Advantages of Weekend LPN Classes

One of the clear advantages of being able to take LPN classes only on the weekends is that it frees up your weekdays for whatever other obligations you may have. Whether you work odd hours during the week that prevent you from taking weekday classes during the days or evenings or you have other obligations, weekend-only classes could give you the freedom to pursue your goals.

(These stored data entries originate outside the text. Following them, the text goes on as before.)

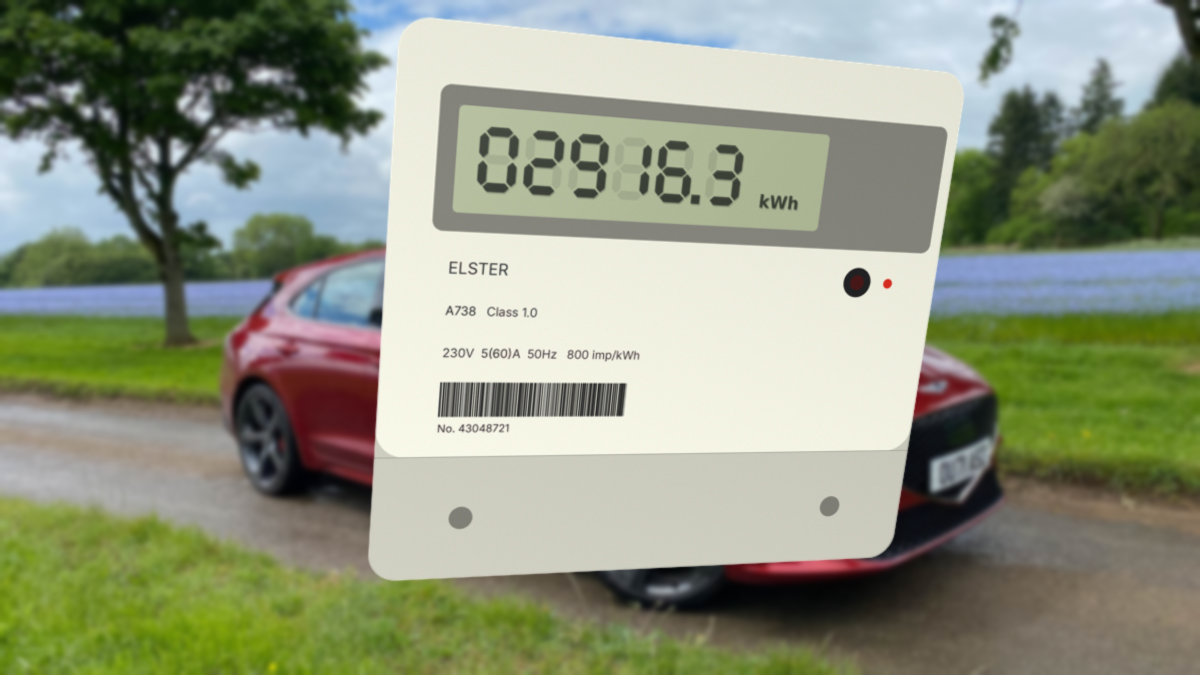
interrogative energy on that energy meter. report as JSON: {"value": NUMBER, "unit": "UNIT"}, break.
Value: {"value": 2916.3, "unit": "kWh"}
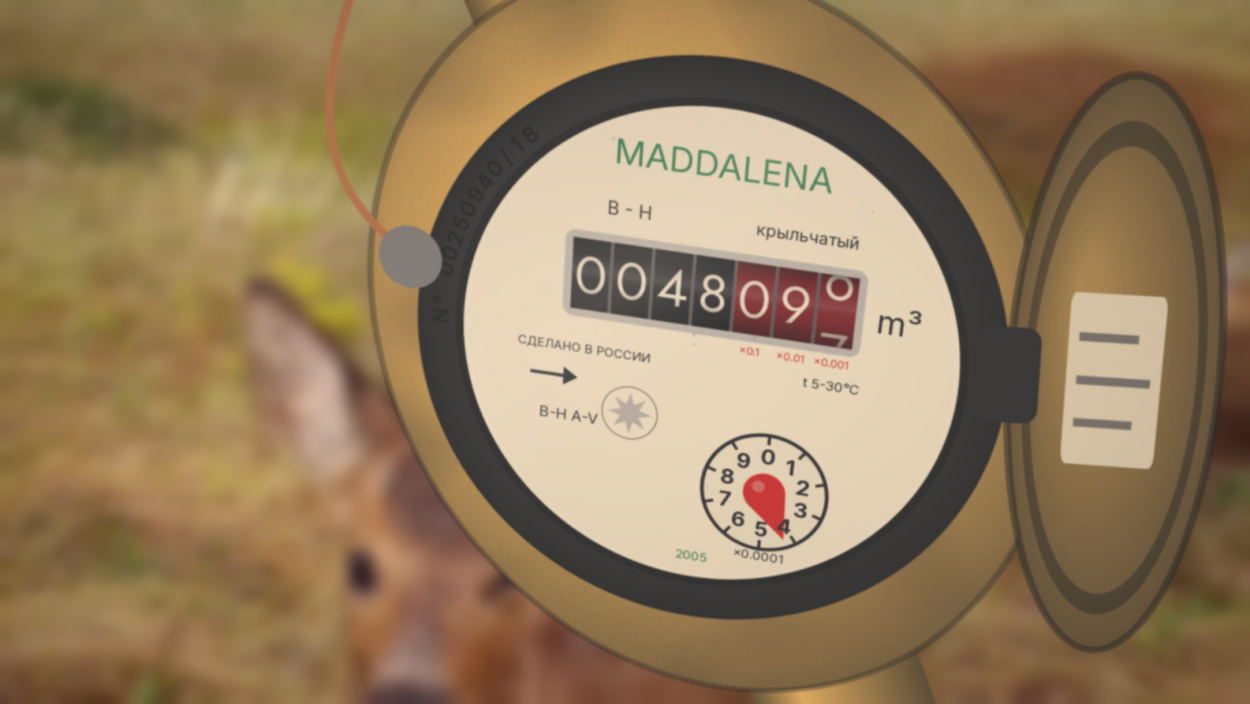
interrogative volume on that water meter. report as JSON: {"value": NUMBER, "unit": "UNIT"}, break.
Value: {"value": 48.0964, "unit": "m³"}
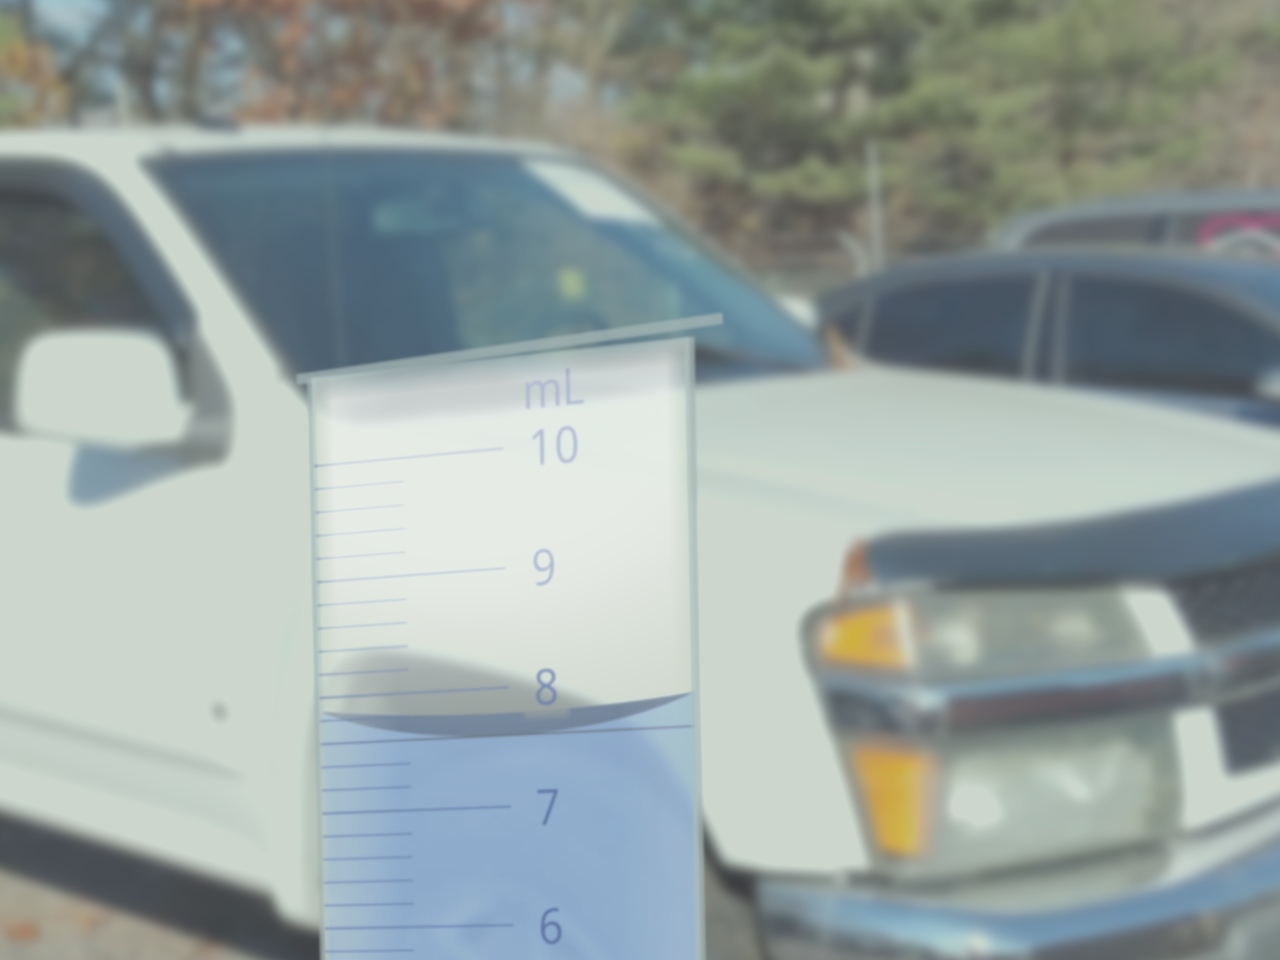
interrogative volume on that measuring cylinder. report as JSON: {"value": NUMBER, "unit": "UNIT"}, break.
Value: {"value": 7.6, "unit": "mL"}
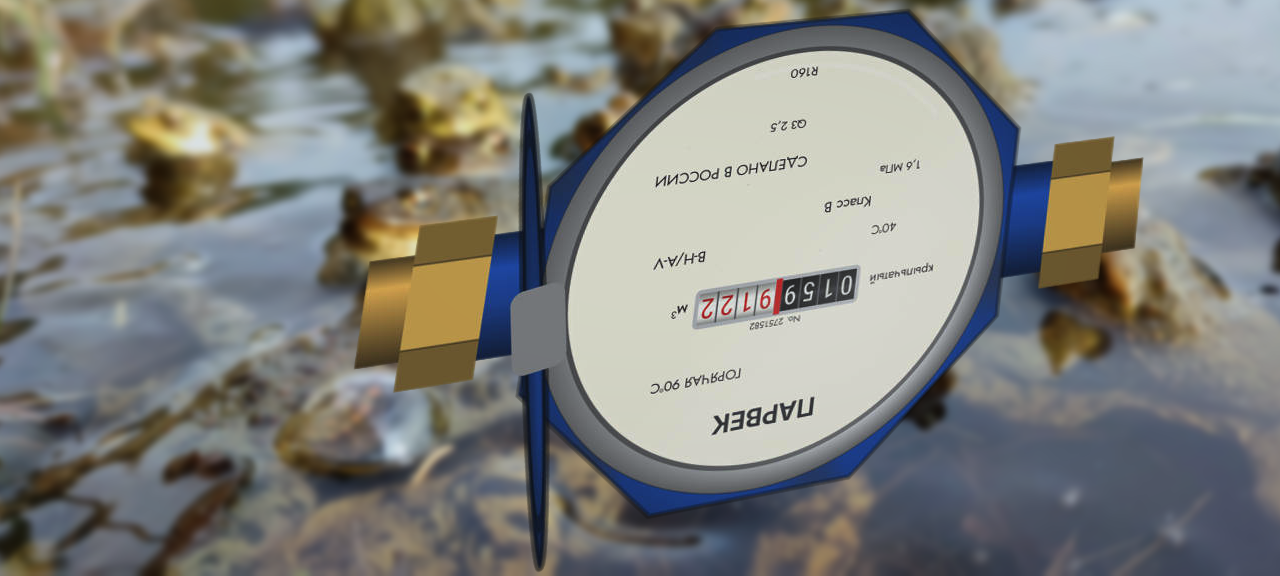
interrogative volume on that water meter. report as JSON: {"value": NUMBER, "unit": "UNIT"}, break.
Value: {"value": 159.9122, "unit": "m³"}
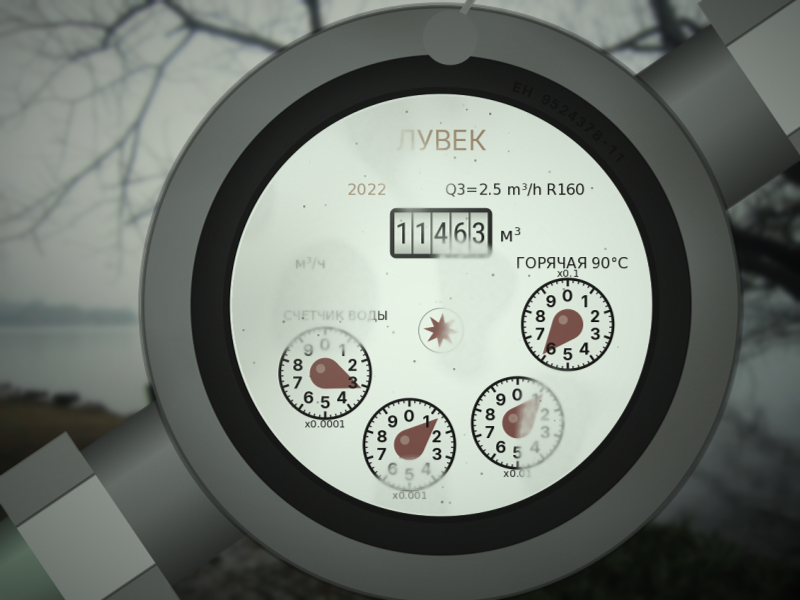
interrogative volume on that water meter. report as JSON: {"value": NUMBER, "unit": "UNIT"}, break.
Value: {"value": 11463.6113, "unit": "m³"}
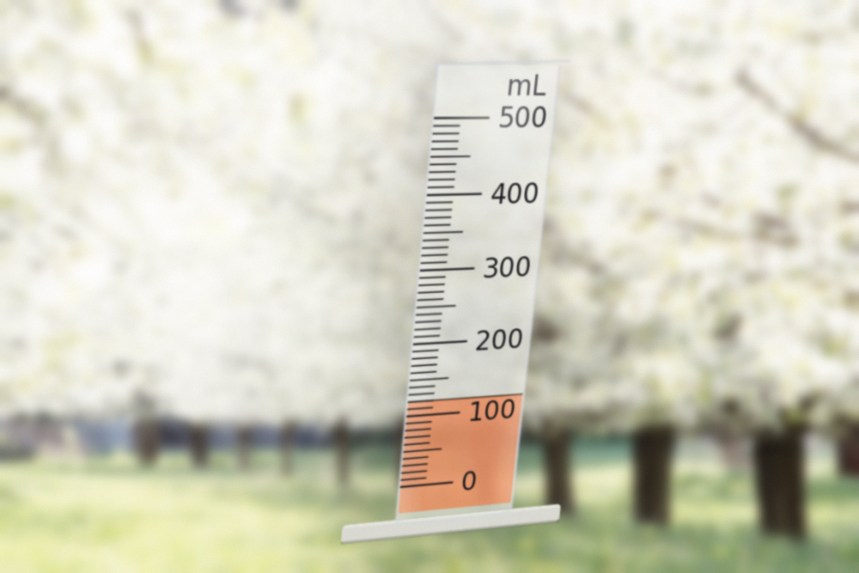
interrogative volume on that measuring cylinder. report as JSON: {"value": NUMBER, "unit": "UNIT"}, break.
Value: {"value": 120, "unit": "mL"}
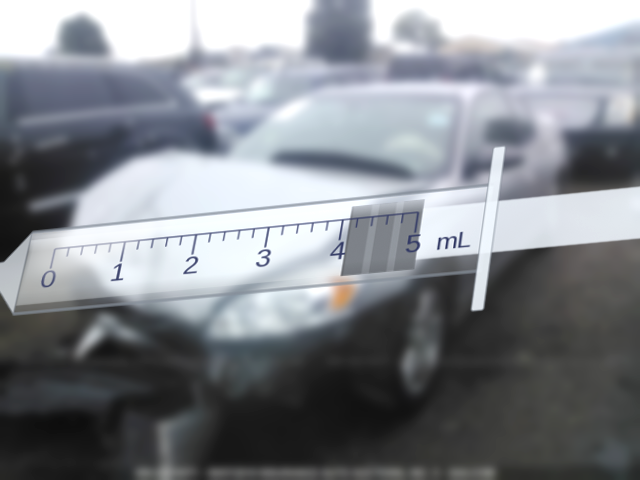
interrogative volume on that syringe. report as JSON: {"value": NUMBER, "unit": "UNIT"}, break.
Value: {"value": 4.1, "unit": "mL"}
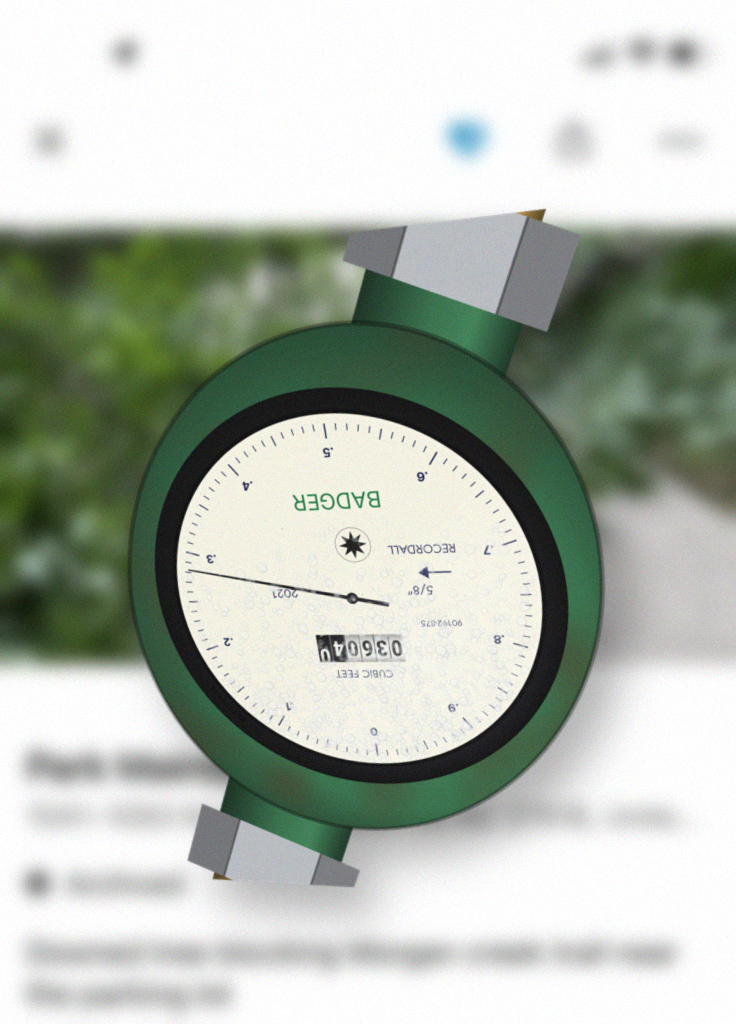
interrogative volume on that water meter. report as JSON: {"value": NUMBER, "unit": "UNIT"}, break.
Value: {"value": 36040.28, "unit": "ft³"}
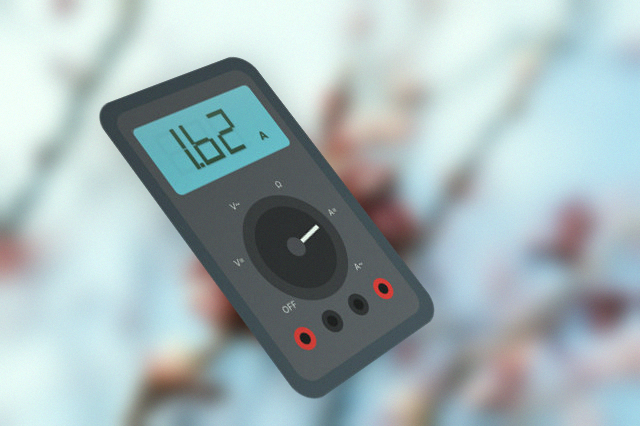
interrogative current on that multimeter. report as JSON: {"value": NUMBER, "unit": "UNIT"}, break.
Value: {"value": 1.62, "unit": "A"}
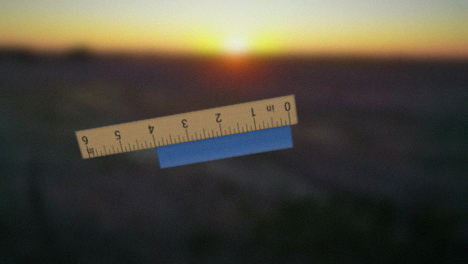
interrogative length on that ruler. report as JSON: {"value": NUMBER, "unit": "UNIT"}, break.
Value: {"value": 4, "unit": "in"}
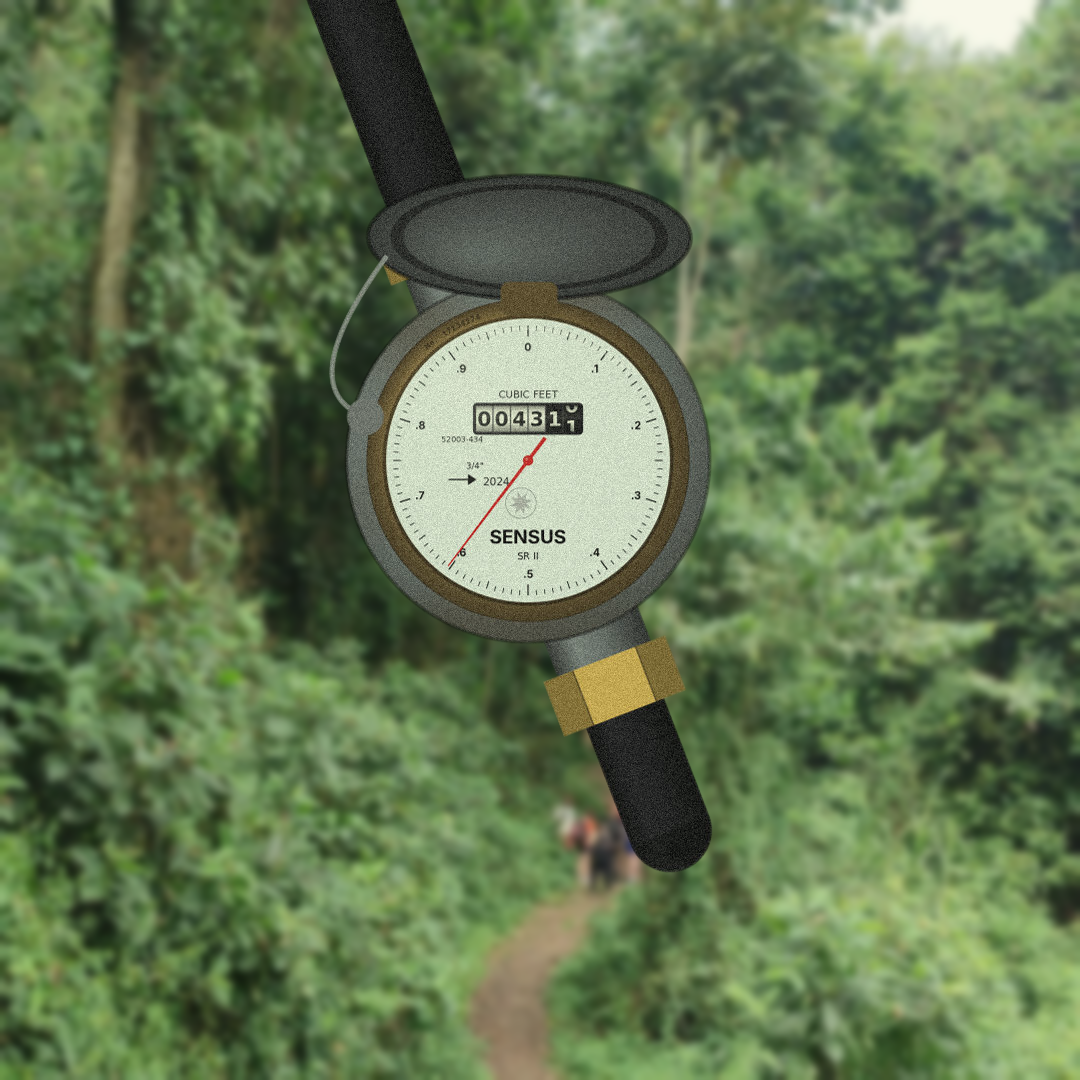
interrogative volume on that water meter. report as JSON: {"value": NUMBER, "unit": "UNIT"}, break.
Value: {"value": 4310.60, "unit": "ft³"}
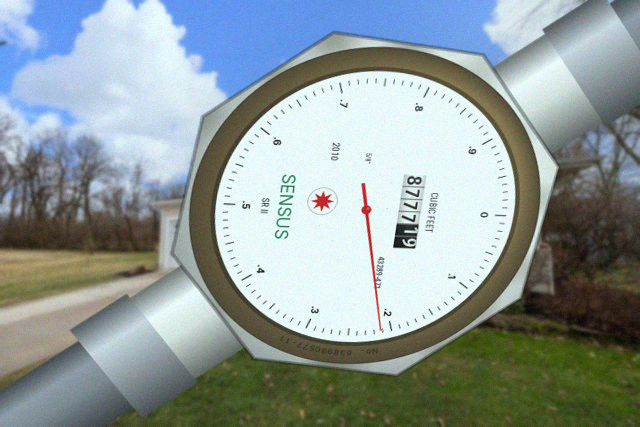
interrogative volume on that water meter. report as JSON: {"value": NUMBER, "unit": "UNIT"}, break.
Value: {"value": 877719.21, "unit": "ft³"}
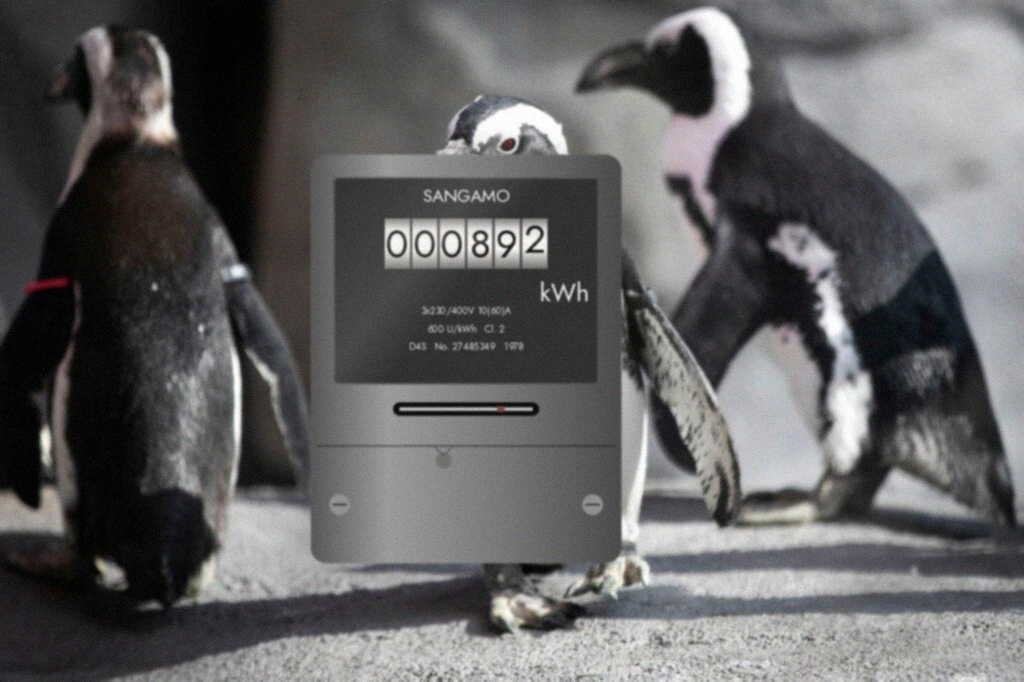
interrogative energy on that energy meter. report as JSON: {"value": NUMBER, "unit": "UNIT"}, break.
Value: {"value": 892, "unit": "kWh"}
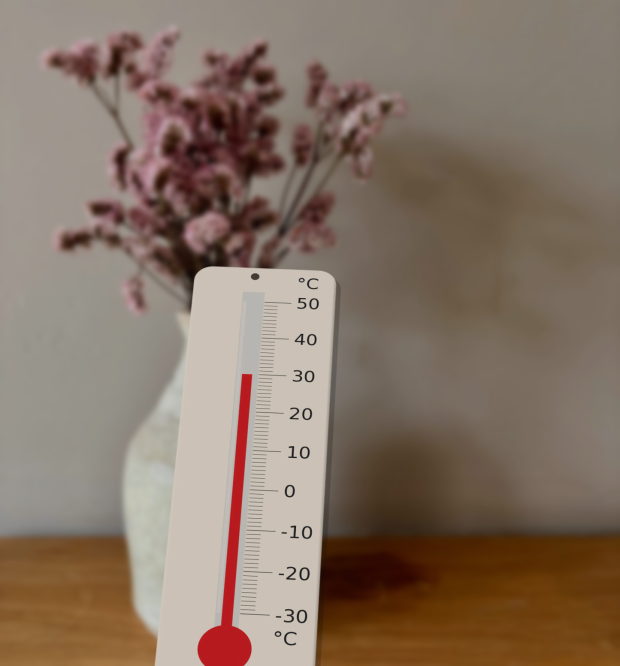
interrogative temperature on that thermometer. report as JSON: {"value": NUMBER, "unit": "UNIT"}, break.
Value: {"value": 30, "unit": "°C"}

Another solid advantage to weekend LPN classes is that, in many cases, you can take these classes while pursuing a different course of study during the week. More and more colleges that offer LPN programs are now turning to this alternative for students who may be involved in a related field of study during the weekdays but want to simultaneously earn an LPN certificate and possibly work as an LPN while finishing other coursework. In addition, some programs provide for a transfer of credits to a more advanced nursing program in the future, should you also choose this path.

Duration of Weekend LPN Classes

LPN coursework to prepare for the licensing exam generally must meet a required number of classes and/or credits, usually at least 36 credits and/or 14 classes. A program with classes that meet only on the weekends is by necessity a part-time program and may take as many as six semesters to complete. Since these semesters often include summer sessions as well as traditional fall, winter and/or spring semesters, the program in many cases can still be completed in about two years or less. If you are combining weekend classes with evening classes as well, many such programs can be done in a year to 18 months, the same as many full-time programs.

Regardless of how you choose to complete your training, you shouldn’t give up because you think becoming an LPN is out of your reach. Most LPN programs, whether full-time or part-time, offer financial aid options, affordable tuition costs and flexible payment options, along with the flexible course schedules. If you are limited to weekends only, such programs exist and are certainly worth considering.